Aparentemente as autoridades confiavam na companhia. Devido às reduções de pessoal, os inspetores do Estado de Schleswig-Holstein, no norte da Alemanha, trabalhavam de forma “orientada para o risco”, significando que as companhias que atraíam maior atenção eram inspecionadas mais frequentemente do que aquelas sob as quais não pairavam suspeitas. Como resultado disso, a Harles und Jentzsch poderia esperar apenas uma inspeção por ano, ainda que a companhia forneça matéria prima para quase todas as fábricas de rações misturadas no norte da Alemanha. Após a visita em julho, sabendo que seria improvável uma nova inspeção durante algum tempo, a companhia sentiu-se segura para continuar adulterando as gorduras sem temer ser detectada.
O fato de o escândalo ter provocado relativamente poucos efeitos sobre a saúde dos consumidores até agora pode ser atribuído às propriedades da dioxina. Embora a substância seja considerada altamente tóxica, os ovos e a carne contaminados não representam um perigo específico. “As concentrações detectadas são tão baixas que só podem ocorrer problemas em casos de consumo regular durante um grande período de tempo”, explica Helmut Schafft, encarregado das questões relativas à alimentação de animais no Instituto Federal de Avaliação de Risco, em Berlim.

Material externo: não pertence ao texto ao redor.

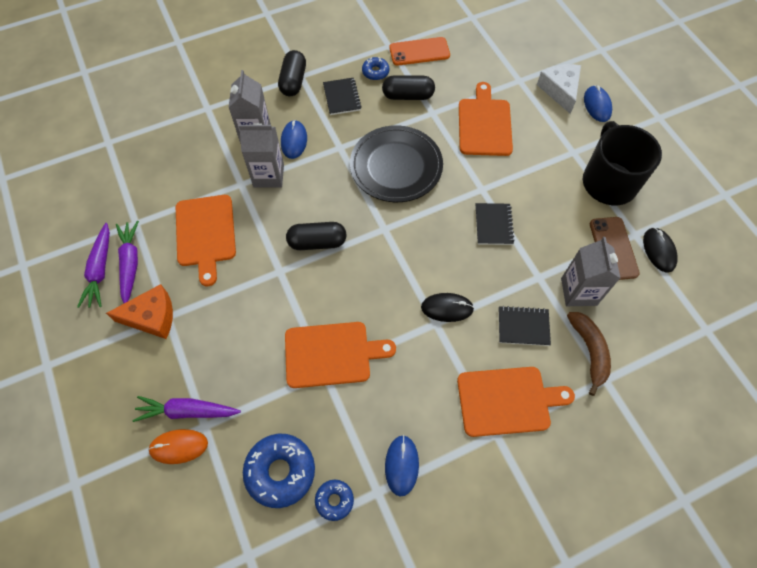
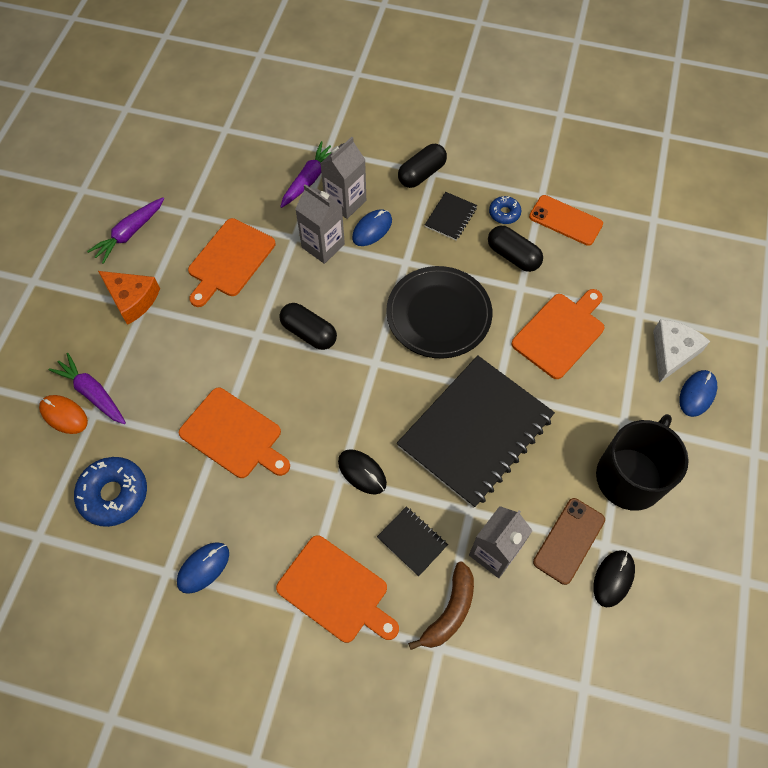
camera: 40 degrees right, 0 degrees up
(130, 264) = (154, 244): purple carrot -> purple carrot (309, 179)
(334, 500) = (131, 550): blue donut -> none
(493, 225) = (475, 432): black notebook -> black notebook, size x2.41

O limite estabelecido pela União Europeia de três picogramas de dioxina por grama de gordura em cada ovo só foi ultrapassado em uns poucos casos, e até mesmo esse limite é contestado entre os especialistas. A Organização Mundial de Saúde (OMS), por exemplo, considera “tolerável” que um indivíduo ingira quatro picogramas de dioxina por quilograma de massa corporal por dia.
Dessa forma, uma pessoa que pesa 75 quilogramas, poderia ingerir sem problemas uma dose diária de 300 picogramas, o que significaria uma grande quantidade de ovos contaminados, mas apenas umas poucas refeições à base de peixes como enguia e salmão, que muitas vezes contêm quantidades relativamente elevadas de dioxina. “As dioxinas estão em toda parte, e todo mundo ingere automaticamente quantidades diminutas todos os dias”, afirma o cientista Schafft.
Necessidade de mais transparência
Estritamente falando, até mesmo os ovos orgânicos, que estão se tornando cada vez mais populares, são contraproducentes se as galinhas ciscam em solo contaminado. “Os ovos de galinhas que ciscam no terreiro da casa da vovó e em volta do lixo já possuem cinco picogramas de dioxina”, admite Rudolf Joost-Meyer zu Bakum, diretor da Sociedade de Nutrição Animal Ecológica. E o mais natural de todos os alimentos, que é especialmente saudável, teria sido proibido caso os limites máximos de dioxina estabelecidos pela Organização Mundial de Saúde fossem o único padrão utilizado: os níveis de dioxina no leite materno são muitas vezes superiores aos limites da Organização Mundial de Saúde.
Para complicar ainda mais a situação, as autoridades fazem com que seja difícil para os consumidores determinarem qual o risco a que já foram expostos. Os nomes das companhias e os códigos nos seus ovos precisam ser “revelados imediatamente”, afirma Günther Hörmann, diretor da agência de proteção ao consumidor com sede em Hamburgo. Isso é algo de trivial na Escandinávia, diz Hörmann, e um procedimento desse tipo também seria possível segundo a legislação alemã.
“Mas foi aí que autoridades nervosas se atrapalharam consultando os seus departamentos jurídicos”, reclama Hörmann.
Faz três semanas que o escândalo veio a público, mas até o momento só foram anunciados os códigos de ovos de dez empresas afetadas.